If you listen closely around the urban corridors of this land you will hear the faint sounds of belts loosening. We’re spending again!
Retail sales have crept up in most categories, notably in footwear (gotta cover those tootsies), appliances and furniture. And as the dollar teases parity, cross border shopping is, once again, becoming a weekend pastime.
But with those numbers comes the question — Why are we spending? A surprising number of people buy stuff in order to keep pace or face with family, friends or co-workers. This kind of spending can put you on a path to debt and dissatisfaction.
One couple I worked with had a circle of friends who went out for a fancy dinner together every couple of weeks, continuing a tradition they’d developed pre-kids. With babysitters, drinks, tips etc. they were blowing nearly $500 a month, money they simply didn’t have. The cost just kept mounting up on their credit cards.

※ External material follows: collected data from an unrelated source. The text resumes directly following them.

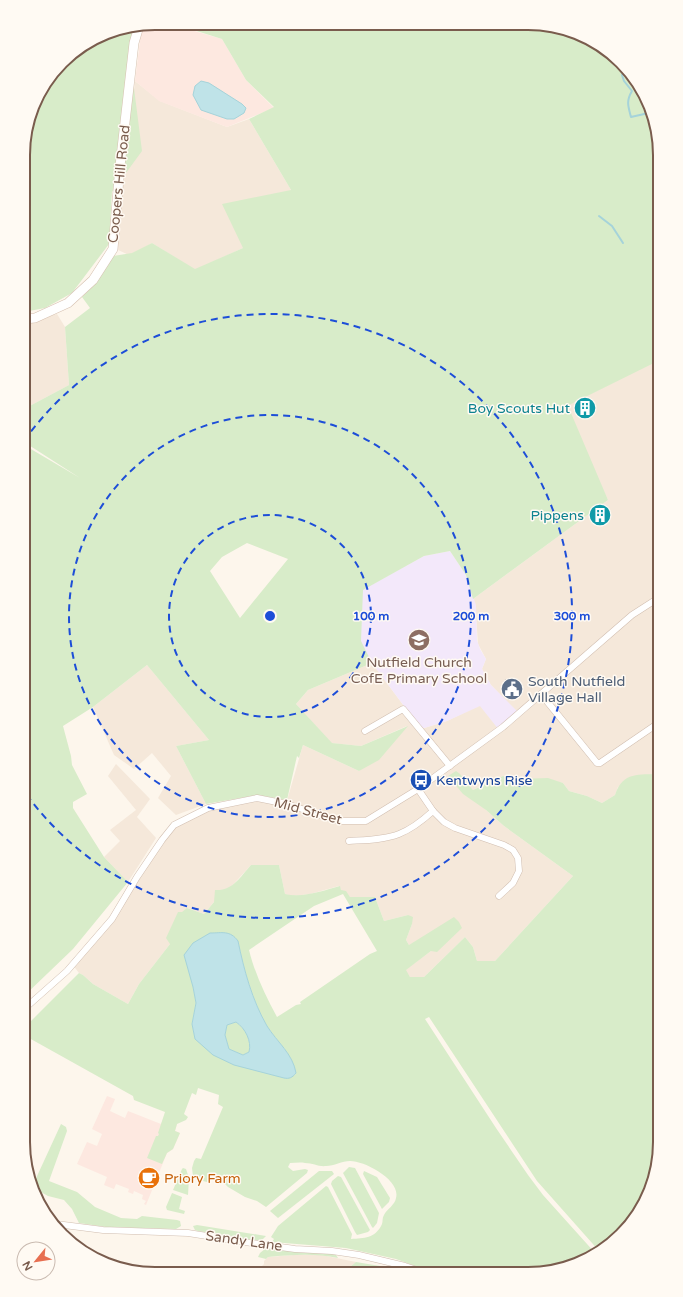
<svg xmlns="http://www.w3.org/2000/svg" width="683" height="1297" font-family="'Varela Round',sans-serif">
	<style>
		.residential { fill: #f5e8da }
		.commercial { fill: #fde8e0 }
		.education { fill: #f3e8fa }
		.green { fill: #d8ecc9; fill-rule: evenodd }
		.water { fill: #bfe3e8; stroke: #a5d3da; fill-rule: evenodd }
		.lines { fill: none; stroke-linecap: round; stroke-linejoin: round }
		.stream { stroke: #a5d3da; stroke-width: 2 }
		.street-casing { stroke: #d1beb0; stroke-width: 7 }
		.secondary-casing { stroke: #d6c0b0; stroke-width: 10 }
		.street { stroke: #fff; stroke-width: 6 }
		.secondary { stroke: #fff; stroke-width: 9 }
		.ring { fill: none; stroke: #1d4ed8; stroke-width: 2; stroke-dasharray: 7 5 }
		.labels { text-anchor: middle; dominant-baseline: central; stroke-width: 3; stroke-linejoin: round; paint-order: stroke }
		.street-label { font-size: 14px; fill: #7a5c4d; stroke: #fffaf3 }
		.culture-label { font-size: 14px; fill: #0d838f; stroke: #fffaf3; text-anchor: end }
		.education-label { font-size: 14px; fill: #785e54; stroke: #fffaf3 }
		.service-label { font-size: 14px; fill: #4e5e75; stroke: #fffaf3; text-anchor: start }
		.transit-label { font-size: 14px; fill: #164399; stroke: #fffaf3; text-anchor: start }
		.food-label { font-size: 14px; fill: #c56008; stroke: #fffaf3; text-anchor: start }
		.rim { fill: none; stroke: #7a5c4d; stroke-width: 2 }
		.centre { fill: #1d4ed8; stroke: #fffaf3; stroke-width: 2 }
		.ring-label { font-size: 12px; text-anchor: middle; font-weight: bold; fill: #1d4ed8; stroke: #fffaf3; stroke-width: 3; stroke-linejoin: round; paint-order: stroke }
	</style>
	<rect width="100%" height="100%" fill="#fdf6ec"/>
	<g class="residential">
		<path d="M 135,81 L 160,101 L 227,127 L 249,119 L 291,190 L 243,248 L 195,270 L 152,243 L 131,256 L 116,249 Z"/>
		<path d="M 57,314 L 65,327 L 69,385 L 24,409 L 24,323 Z"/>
		<path d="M 660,359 L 660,774 L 656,774 L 618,787 L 615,795 L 602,803 L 587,796 L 569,791 L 563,783 L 503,776 L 473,790 L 460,774 L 486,810 L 504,826 L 573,876 L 495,961 L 477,961 L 473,947 L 465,937 L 424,977 L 410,977 L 405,970 L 431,951 L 409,945 L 406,940 L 412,924 L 408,915 L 384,921 L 375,897 L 350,897 L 341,890 L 339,886 L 310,894 L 293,896 L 285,894 L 279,865 L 251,865 L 230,888 L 223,891 L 204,914 L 187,908 L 170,944 L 139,984 L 128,1004 L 93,984 L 83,975 L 79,973 L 72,964 L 112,919 L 171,830 L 208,808 L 257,798 L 286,804 L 303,745 L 359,771 L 407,726 L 361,746 L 331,743 L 296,704 L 308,690 L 372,663 L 421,729 L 447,721 L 480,705 L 518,713 L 491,685 L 482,669 L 486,659 L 478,644 L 476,614 L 473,599 L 608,500 L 562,408 Z"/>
		<path d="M 147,665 L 209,740 L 176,746 L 206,804 L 176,815 L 158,798 L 171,776 L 152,753 L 134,769 L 114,755 L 93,707 Z"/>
		<path d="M 116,764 L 150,799 L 137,817 L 156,838 L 128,882 L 104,857 L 120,841 L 110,830 L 136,810 L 108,776 Z"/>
		<path d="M 294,1255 L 321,1255 L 356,1262 L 343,1273 L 267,1273 L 262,1266 L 264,1264 L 264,1261 L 268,1257 Z"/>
	</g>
	<g class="commercial">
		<path d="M 155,23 L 184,23 L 184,28 L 222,39 L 246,80 L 274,108 L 227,127 L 159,101 L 135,81 L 142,25 Z"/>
		<path d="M 107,1096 L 115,1099 L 110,1111 L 125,1118 L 128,1111 L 161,1124 L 163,1120 L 177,1124 L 175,1131 L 180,1133 L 173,1149 L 167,1153 L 146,1205 L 144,1204 L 146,1201 L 142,1199 L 143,1195 L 134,1191 L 133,1194 L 128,1192 L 129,1189 L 116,1184 L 114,1189 L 104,1185 L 107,1177 L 77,1164 L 87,1142 L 97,1146 L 102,1134 L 92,1129 Z"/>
	</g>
	<path class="education" d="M 450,551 L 466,575 L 476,605 L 477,640 L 480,649 L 486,659 L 482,669 L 491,685 L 519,713 L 499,730 L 480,706 L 447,721 L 421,729 L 372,663 L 340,602 L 424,556 Z"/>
	<g class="green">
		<path d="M 184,23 L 554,25 L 615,56 L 653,113 L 660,155 L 660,360 L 563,408 L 571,413 L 608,500 L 473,599 L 466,575 L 450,551 L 424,556 L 363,590 L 361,641 L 372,663 L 308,690 L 296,704 L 332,743 L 361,746 L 408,726 L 379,760 L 359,771 L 303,745 L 299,758 L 297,756 L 287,800 L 258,795 L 206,804 L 176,746 L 209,740 L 147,665 L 93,707 L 63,726 L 71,756 L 72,765 L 87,794 L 73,802 L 73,808 L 104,857 L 128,882 L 73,949 L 23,997 L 24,445 L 80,478 L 24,442 L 24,409 L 69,385 L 65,327 L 90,308 L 82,297 L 94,285 L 113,256 L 132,253 L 152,243 L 195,269 L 243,248 L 222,204 L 291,190 L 249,119 L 274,107 L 246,80 L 222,39 L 184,27 ZM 247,543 L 288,559 L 240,618 L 210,571 L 222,557 Z"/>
		<path d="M 134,27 L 129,49 L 142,151 L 112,192 L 109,244 L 72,293 L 45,308 L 24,312 L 24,138 L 37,96 L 68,56 L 104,33 Z"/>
		<path d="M 456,771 L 460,774 L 473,790 L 503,776 L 518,779 L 548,778 L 563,783 L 569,791 L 587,796 L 602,803 L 615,795 C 623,771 639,775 660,774 L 660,1151 L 650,1193 L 633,1223 L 602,1252 L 600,1252 L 537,1181 L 429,1017 L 425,1019 L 496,1128 L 528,1175 L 543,1195 L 596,1254 L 570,1267 L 528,1274 L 437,1274 L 396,1259 L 346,1248 L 272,1242 L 274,1239 L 271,1237 L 278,1226 L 326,1186 L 328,1187 L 352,1234 L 351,1239 C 364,1238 375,1239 382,1224 C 383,1221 382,1218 384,1215 C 387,1209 395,1205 396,1198 C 401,1180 365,1161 350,1161 C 342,1161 334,1166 326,1166 C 319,1167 313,1163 305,1163 C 300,1162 295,1163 290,1163 L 288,1167 L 293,1171 L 305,1169 L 308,1170 L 307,1173 L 266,1207 L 257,1201 L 245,1197 L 228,1187 L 221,1180 L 216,1179 L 207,1182 L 195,1179 L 193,1177 L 192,1168 L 194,1161 L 196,1158 L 201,1159 L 223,1107 L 218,1104 L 219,1095 L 198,1088 L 196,1095 L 192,1093 L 184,1114 L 188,1117 L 186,1120 L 177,1124 L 175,1131 L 180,1133 L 173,1149 L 167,1153 L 162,1164 L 147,1158 L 156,1136 L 158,1136 L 159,1134 L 158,1133 L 165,1112 L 134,1100 L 133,1096 L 29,1038 L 23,1043 L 23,1036 L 28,1033 L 24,1028 L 79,973 L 83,975 L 93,984 L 128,1004 L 139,984 L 170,944 L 166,938 L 178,912 L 182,912 L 187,908 L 204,914 L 214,902 L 215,890 C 233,891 240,877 251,865 L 279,865 L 285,894 C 303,898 322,891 340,886 L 341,890 L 346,891 L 350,897 L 375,897 L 384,921 L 408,915 L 413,917 L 412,924 L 406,940 L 409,945 L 454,917 L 459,922 L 462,928 L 437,952 L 431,951 L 406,970 L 410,977 L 424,977 L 465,937 L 473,947 L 477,961 L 495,961 L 573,876 L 504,826 L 486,810 L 463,794 L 448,776 ZM 343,894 L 377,951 L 370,954 L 300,1002 L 301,1004 L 296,1005 L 277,1017 C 265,995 255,974 249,950 L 314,906 ZM 238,942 C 244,970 252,1000 267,1026 C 277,1042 293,1054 296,1074 L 284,1078 L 275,1075 L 195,1039 L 192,1024 L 196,1003 L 193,987 Z"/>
		<path d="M 236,1022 C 245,1028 252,1041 249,1052 L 243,1055 L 229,1049 L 225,1035 L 227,1025 Z"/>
		<path d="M 61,1124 L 66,1127 L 67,1131 L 49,1181 L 77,1192 L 95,1207 L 121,1218 L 137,1219 L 142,1216 L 177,1220 L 180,1221 L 181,1226 L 176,1229 L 106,1227 L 79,1223 L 72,1209 L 64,1200 L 48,1196 L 32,1187 Z"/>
		<path d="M 349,1167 L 355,1168 L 379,1213 L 377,1223 L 373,1228 L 372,1227 L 343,1173 Z"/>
		<path d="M 183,1168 L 186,1169 L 189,1178 L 188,1195 L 173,1190 L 182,1169 Z"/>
		<path d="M 319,1171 L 332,1171 L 334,1174 L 278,1218 L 270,1211 Z"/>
		<path d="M 364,1171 L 377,1177 L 390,1198 L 389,1202 L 382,1209 L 363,1174 Z"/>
		<path d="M 338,1176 L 341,1177 L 370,1230 L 368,1232 L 357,1235 L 355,1232 L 331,1184 L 332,1181 Z"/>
		<path d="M 172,1193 L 182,1197 L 179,1209 L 185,1211 L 184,1214 L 167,1210 L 166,1207 Z"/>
		<path d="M 197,1225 L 266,1236 L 261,1241 L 198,1231 L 195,1230 L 193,1226 Z"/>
		<path d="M 265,1249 L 272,1249 L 333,1254 L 336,1255 L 338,1258 C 313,1253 293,1255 268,1257 L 266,1259 L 258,1257 L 260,1253 Z"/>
		<path d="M 356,1262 L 392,1268 L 411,1274 L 343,1273 Z"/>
	</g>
	<g class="water">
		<path d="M 201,81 L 209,83 L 242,104 L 246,108 L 244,113 L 234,119 L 227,119 L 201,110 L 193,95 L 195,86 Z"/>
		<path d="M 210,933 C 222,933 230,930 238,941 C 244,970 252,1000 267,1026 C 277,1042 293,1054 296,1073 C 292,1078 289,1079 284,1078 L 234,1065 L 213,1055 L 195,1039 L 192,1024 L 196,1003 L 193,987 L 184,955 L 193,943 ZM 236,1022 C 245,1028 252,1041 249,1052 L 243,1055 L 229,1049 L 225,1035 L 227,1025 Z"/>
	</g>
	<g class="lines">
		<g class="stream">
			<path d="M 625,70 L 622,75 L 624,81 L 632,91 C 626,101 628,106 631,117 L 653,112"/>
			<path d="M 599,216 L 612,226 L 623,243"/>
		</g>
		<g class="street-casing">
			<g id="street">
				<path d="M 541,694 L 597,763 L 600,763 L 660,722"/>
				<path d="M 365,731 L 403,709 L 450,766"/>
				<path d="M 418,789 L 433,811 L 444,822 L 455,828 L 504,845 L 513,850 L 518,858 L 519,871 L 513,883 L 499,896"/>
				<path d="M 349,841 C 365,840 383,840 399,834 C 412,829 423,820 433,811"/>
				<path d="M 23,1010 L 67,971 L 112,919 L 137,877 L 162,840 L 174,825 L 208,808 L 257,798 L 287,804 L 338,821 L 366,821 L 418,789 L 503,727 L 632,615 L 660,597"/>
				<path d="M 56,1224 L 103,1230 L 188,1233 L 258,1244 L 295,1249 L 332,1251 L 359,1255 L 405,1266 L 429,1274"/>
			</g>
		</g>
		<g class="secondary-casing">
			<path id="secondary" d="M 24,319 L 35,318 L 68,303 L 93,280 L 113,249 L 120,166 L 134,43 L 139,26"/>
		</g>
		<use href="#street" class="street"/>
		<use href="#secondary" class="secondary"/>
	</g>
	<g class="ring">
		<circle cx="270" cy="616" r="101"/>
		<circle cx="270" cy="616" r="201"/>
		<path d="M24 441A302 302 0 1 1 24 791"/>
	</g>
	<defs>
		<g id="building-disc" transform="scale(1.15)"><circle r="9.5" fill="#0f9aa8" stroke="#fffaf3"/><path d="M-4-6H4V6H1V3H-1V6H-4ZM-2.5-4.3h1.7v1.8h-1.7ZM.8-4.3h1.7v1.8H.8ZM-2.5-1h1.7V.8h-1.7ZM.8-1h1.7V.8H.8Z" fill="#fff"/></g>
		<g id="school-disc" transform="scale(1.15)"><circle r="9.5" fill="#8d6e63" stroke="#fffaf3"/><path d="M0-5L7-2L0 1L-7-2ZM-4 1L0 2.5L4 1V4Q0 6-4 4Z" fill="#fff"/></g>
		<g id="civic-disc" transform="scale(1.15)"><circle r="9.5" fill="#5c6f8a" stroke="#fffaf3"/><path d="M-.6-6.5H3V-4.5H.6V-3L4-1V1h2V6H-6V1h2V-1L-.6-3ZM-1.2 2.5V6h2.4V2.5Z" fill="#fff"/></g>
		<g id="bus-disc" transform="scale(1.15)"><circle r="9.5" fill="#1a4fb4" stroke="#fffaf3"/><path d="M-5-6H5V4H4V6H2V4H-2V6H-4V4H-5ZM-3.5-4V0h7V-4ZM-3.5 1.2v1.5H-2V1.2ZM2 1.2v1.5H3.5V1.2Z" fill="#fff"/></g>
		<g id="cafe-disc" transform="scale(1.15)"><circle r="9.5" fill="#e8710a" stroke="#fffaf3"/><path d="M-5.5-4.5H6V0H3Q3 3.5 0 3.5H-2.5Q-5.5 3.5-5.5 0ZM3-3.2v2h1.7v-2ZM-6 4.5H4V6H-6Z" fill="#fff"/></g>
	</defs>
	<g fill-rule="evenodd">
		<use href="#building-disc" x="585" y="408"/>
		<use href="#building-disc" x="600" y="515"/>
		<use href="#school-disc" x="419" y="640"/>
		<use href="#civic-disc" x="512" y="689"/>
		<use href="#bus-disc" x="421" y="780"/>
		<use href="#cafe-disc" x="149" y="1178"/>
	</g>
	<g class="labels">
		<g class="street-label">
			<text transform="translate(119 184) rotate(-84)">Coopers Hill Road</text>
			<text transform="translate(308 811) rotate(15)">Mid Street</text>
			<text transform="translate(244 1241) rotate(8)">Sandy Lane</text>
		</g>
		<g class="culture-label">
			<text x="570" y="408">Boy Scouts Hut</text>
			<text x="584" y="515">Pippens</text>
		</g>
		<g class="education-label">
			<text x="419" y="662">Nutfield Church<tspan x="419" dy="16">CofE Primary School</tspan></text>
		</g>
		<g class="service-label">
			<text x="528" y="681">South Nutfield<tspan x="528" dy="16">Village Hall</tspan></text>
		</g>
		<g class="transit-label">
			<text x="436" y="780">Kentwyns Rise</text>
		</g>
		<g class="food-label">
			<text x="164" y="1178">Priory Farm</text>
		</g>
	</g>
	<path d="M0 0H683V1297H0ZM155 30H528A125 125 0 0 1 653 155V1142A125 125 0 0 1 528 1267H155A125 125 0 0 1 30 1142V155A125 125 0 0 1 155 30Z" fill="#fffaf3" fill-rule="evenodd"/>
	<path class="rim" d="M155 30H528A125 125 0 0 1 653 155V1142A125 125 0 0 1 528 1267H155A125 125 0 0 1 30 1142V155A125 125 0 0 1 155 30Z"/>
	<circle cx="270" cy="616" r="6" class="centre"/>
	<g class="ring-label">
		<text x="371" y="620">100 m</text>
		<text x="471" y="620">200 m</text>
		<text x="572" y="620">300 m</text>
	</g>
	<g transform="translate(36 1261) rotate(240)"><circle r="19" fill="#fffaf3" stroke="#cabbb1"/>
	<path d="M0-3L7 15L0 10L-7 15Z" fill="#e76f51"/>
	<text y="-6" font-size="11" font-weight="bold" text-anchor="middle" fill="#7a5c4d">N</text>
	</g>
</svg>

After agonizing about their situation, they fessed up. To their surprise they found everyone was experiencing similar difficulties with their enjoyable habit. But no one wanted to be the first to say, “We can’t afford this anymore.” One of the wives actually wept with gratitude at having their big secret out in the open.
The same group still meets regularly, but now they take turns hosting. The kids are stashed in the family room with a sitter hired for the group, the food is potluck, the drinks are BYOB and the entertainment is, wait for it, board games. Each week a different couple dusts off one of the boxes they have stashed in the basement. Clue, Risk, Trivial Pursuit, Cranium, Mastermind, Balderdash. Fun!
Another couple were part of a yacht club crowd. They kept up the membership, even after the husband was downsized, for fear of losing their friends and, even worse, looking like losers.
Two years after selling their boat they have a whole new set of friends who kayak.